Let's now try to write down some rules that decompose $\alpha$. \[ {\over \Delta_1/\cdot /\Delta_3 \prov 1} \qquad \textrm{\textcolor{gray}{(no rule for 0)}} \] \[ \Delta_1/\Delta_2/\Delta_3\Delta_4 \prov \alpha \qquad \Delta_1\Delta_2/\Delta_3/\Delta_4 \prov \beta \over \Delta_1/\Delta_2\Delta_3/\Delta_4 \prov \alpha\cdot\beta \] \[ { \Delta_1/\Delta_2/\Delta_3 \prov \alpha \over \Delta_1/\Delta_2/\Delta_3 \prov \alpha\cup \beta } \qquad { \Delta_1/\Delta_2/\Delta_3 \prov \beta \over \Delta_1/\Delta_2/\Delta_3 \prov \alpha\cup \beta } \] \[ { \Delta_1 \prov \phi \over \Delta_1/\cdot /\Delta_3 \prov ?\phi } \qquad { \over \Delta_1/ \pi /\Delta_3 \prov \pi } \] All of these are admissible with respect to the semantics.

Rules For Ordinary Connectives

We need to settle how regular connectives interact with this judgmental machinery.
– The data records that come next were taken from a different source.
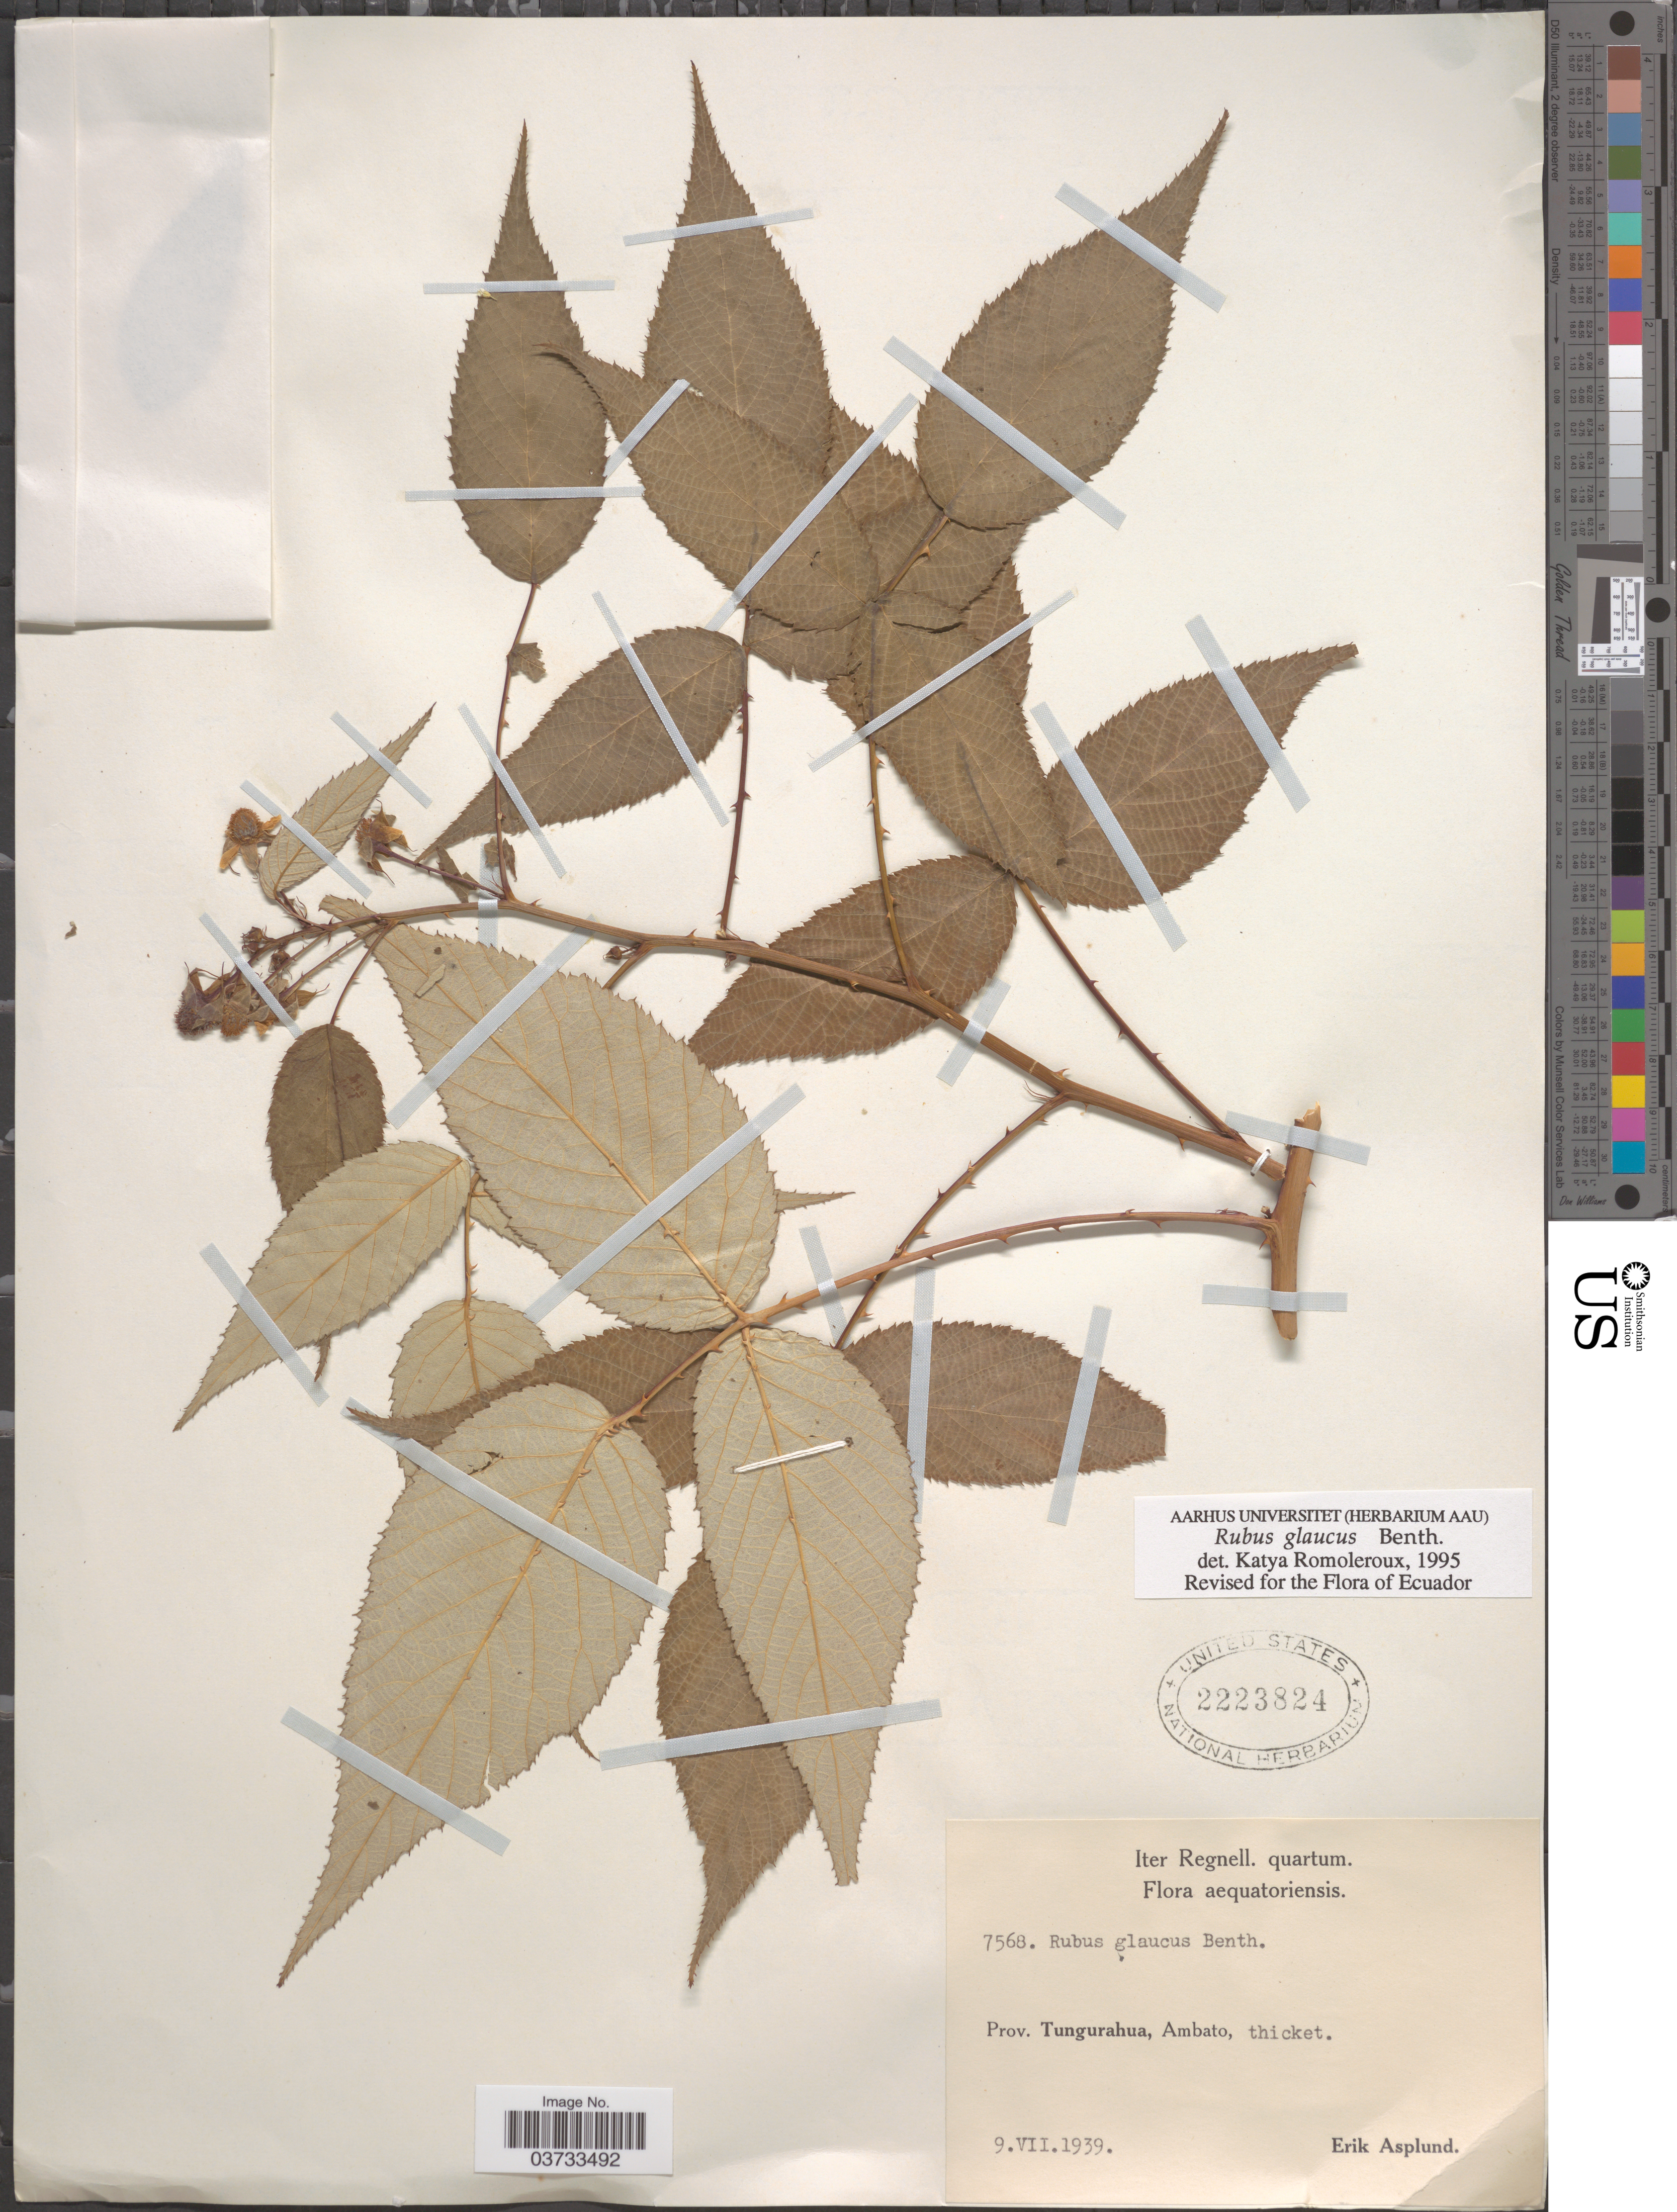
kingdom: Plantae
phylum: Tracheophyta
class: Magnoliopsida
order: Rosales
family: Rosaceae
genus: Rubus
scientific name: Rubus glaucus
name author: Benth.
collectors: E. Asplund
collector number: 7568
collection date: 1939-07-09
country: Ecuador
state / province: Tungurahua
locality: Ambato.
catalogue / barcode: US 2223824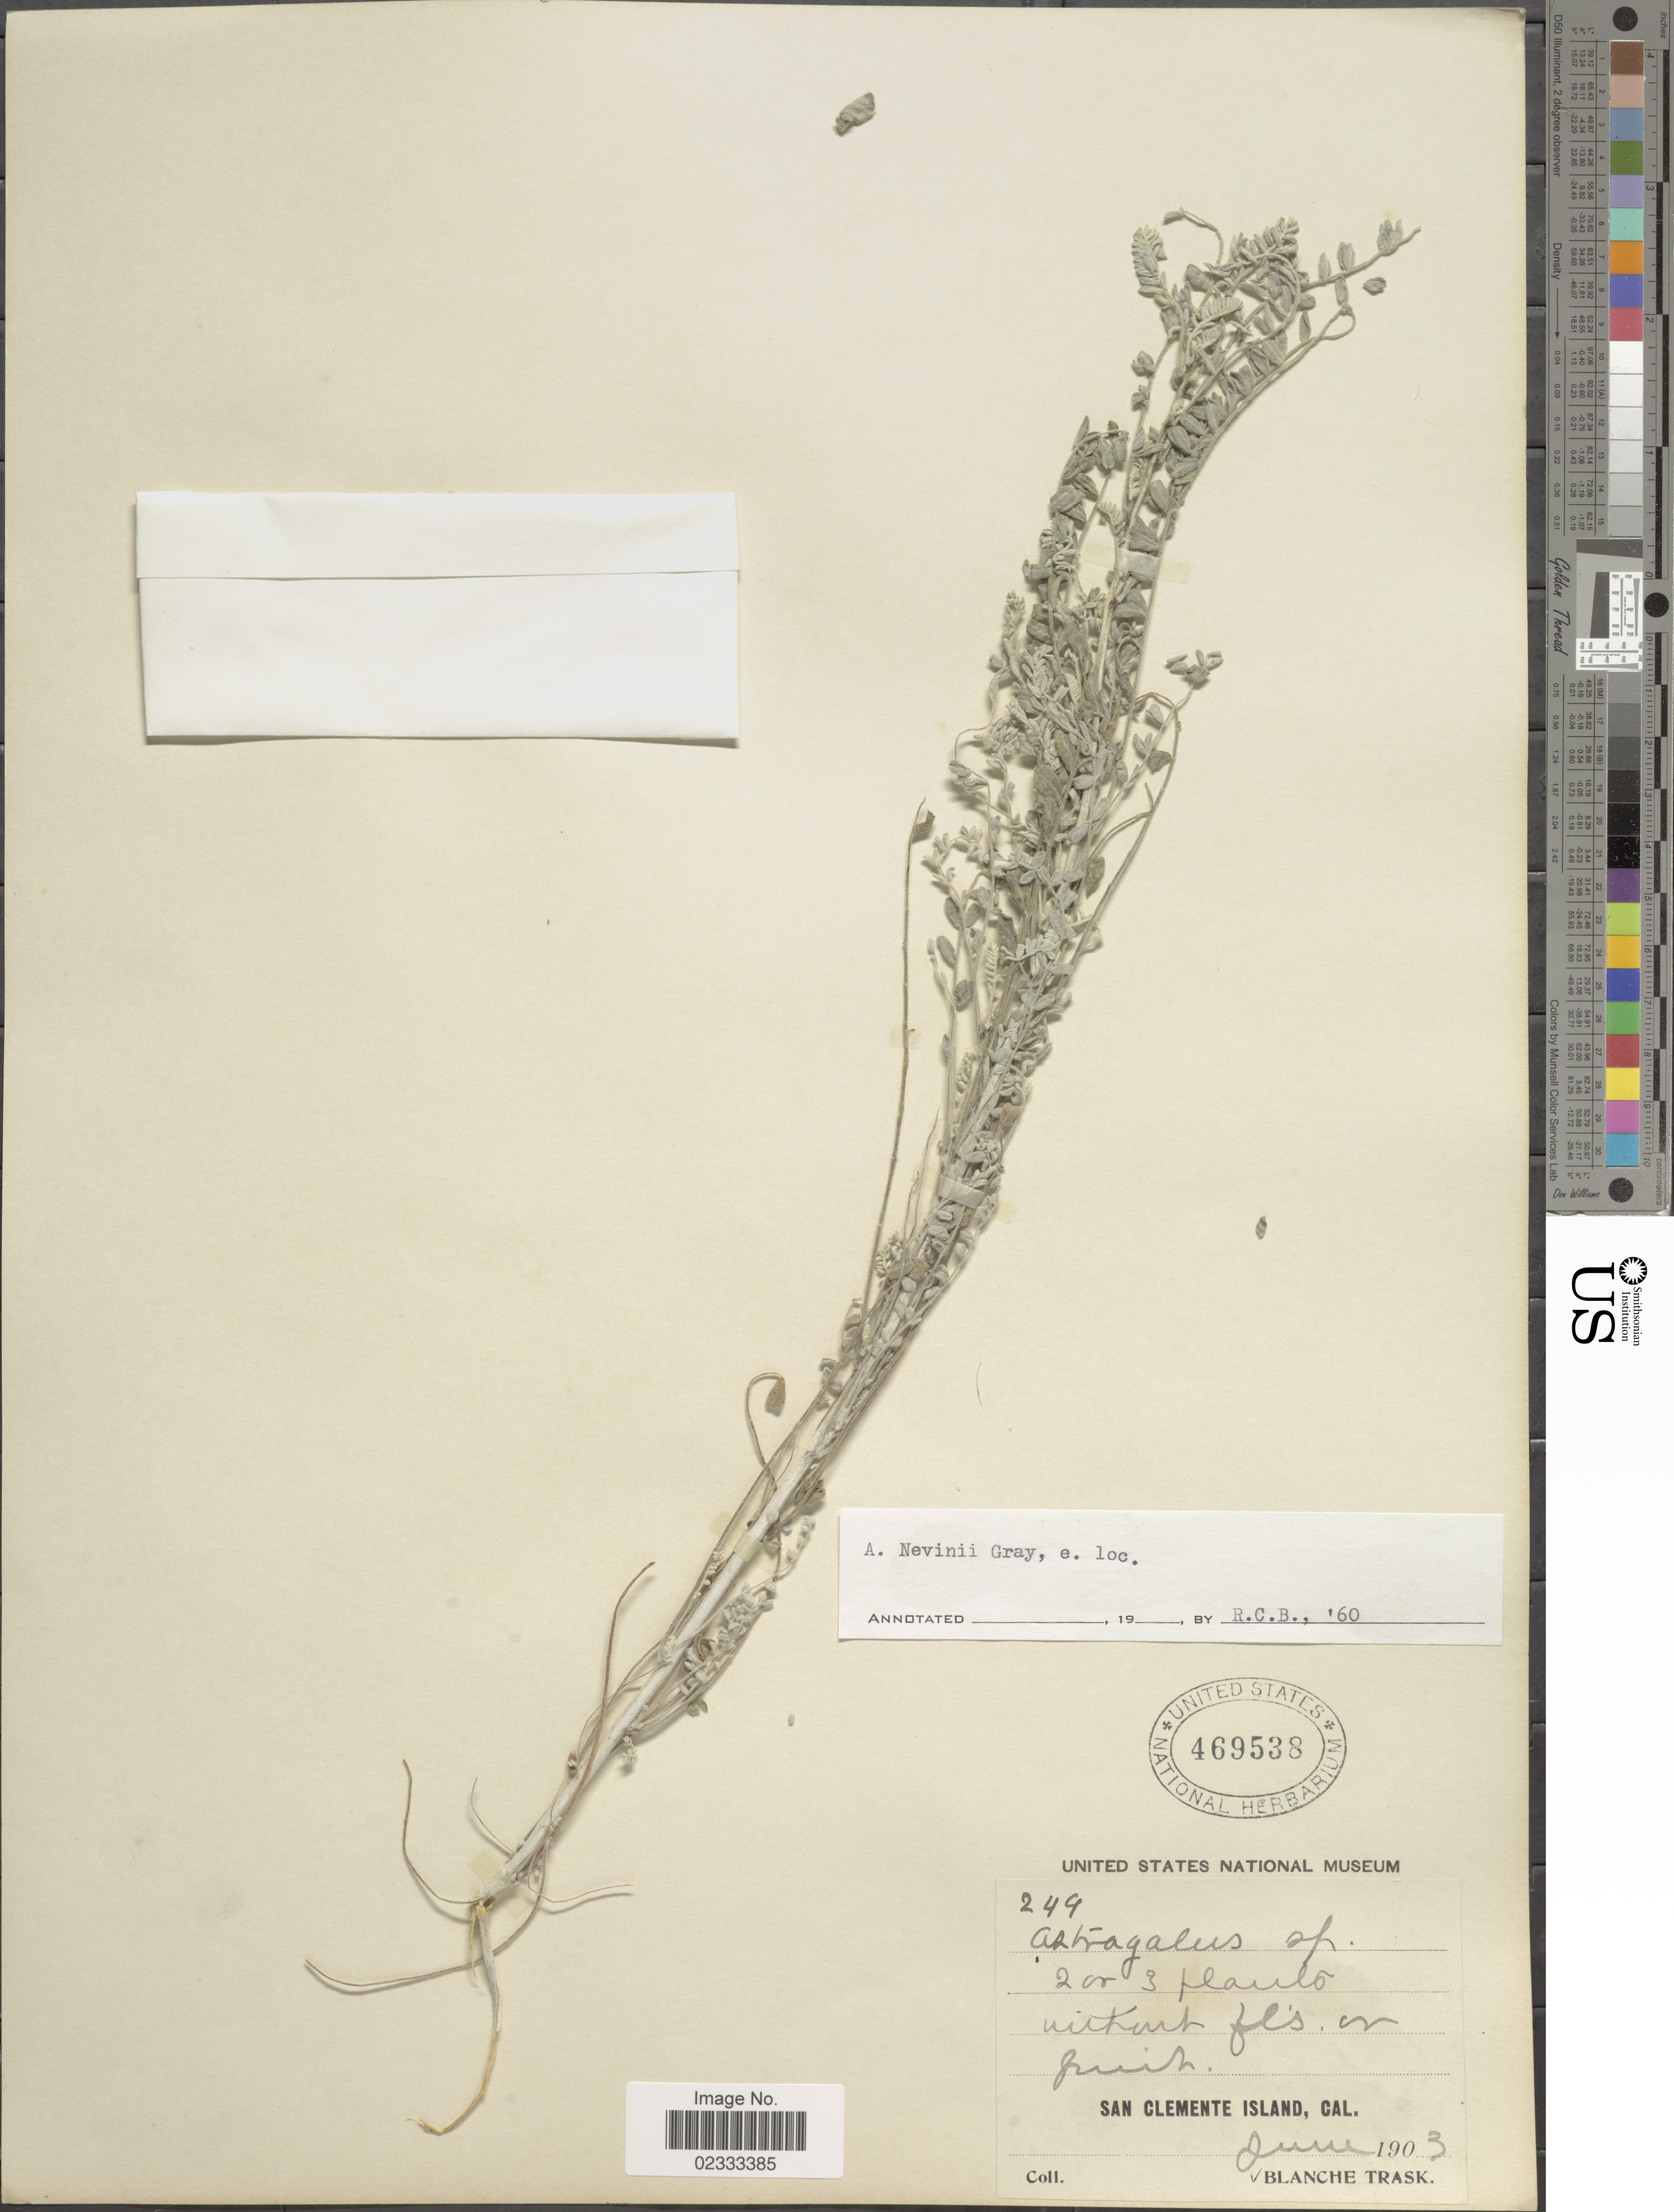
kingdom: Plantae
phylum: Tracheophyta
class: Magnoliopsida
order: Fabales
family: Fabaceae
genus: Astragalus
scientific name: Astragalus nevinii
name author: A. Gray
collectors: B. Trask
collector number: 249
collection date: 1903-06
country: United States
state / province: California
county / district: Los Angeles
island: San Clemente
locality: San Clemente Island.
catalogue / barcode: US 469538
An easy one to start with is the init rule, which requires that no actions appear to the right of the hypothesis being concluded: \[ \over \Delta, \phi \prov \phi \] Rules for $\land$ and $\lor$ don't do anything surprising: \[{\Delta \prov \phi \qquad \Delta \prov \psi \over \Delta \prov \phi \land \psi} \qquad {\Delta, \phi, \Delta' \prov \theta \over \Delta, \phi \land \psi, \Delta' \prov \theta} \qquad {\Delta, \psi, \Delta' \prov \theta \over \Delta, \phi \land \psi, \Delta' \prov \theta} \] \[{ \Delta, \phi, \Delta' \prov \theta \qquad \Delta, \psi, \Delta' \prov \theta \over \Delta, \phi \lor \psi, \Delta' \prov \theta} \qquad {\Delta \prov \phi \over \Delta \prov \phi \lor \psi} \qquad {\Delta \prov \psi \over \Delta \prov \phi \lor \psi} \] but for $\imp$ we have to truncate the context to the current world in the left rule: \[{\Delta \prov \phi \qquad \Delta, \psi, \Delta' \prov \theta \over \Delta, \phi \imp \psi, \Delta' \prov \theta } \qquad {\Delta, \phi \prov \psi \over \Delta \prov \phi \imp \psi }\] In the semantics, the left rule becomes \[\forall uv.\Delta(u, v) \imp \phi \wat v \qquad \forall uvw . \Delta(u, v), \psi \wat v, \Delta'(v, w) \prov \theta \wat w \over \forall uvw. \Delta(u, v), (\phi \wat v) \imp (\psi \wat v), \Delta'(v, w) \prov \theta \wat w \]

What's Missing

What this handles is actions that can test the truth of propositions at various worlds, but it can't change the truth of them, either actually really changing the value of atomic propositions as in the $\mathsf{flip}$ operation as Baltag has, or changing them in the minds of epistemic agents. It would be very interesting to see how those (or appropriate weakenings of them) might be added in a constructive/judgmental setting, but I don't have any clear ideas right now.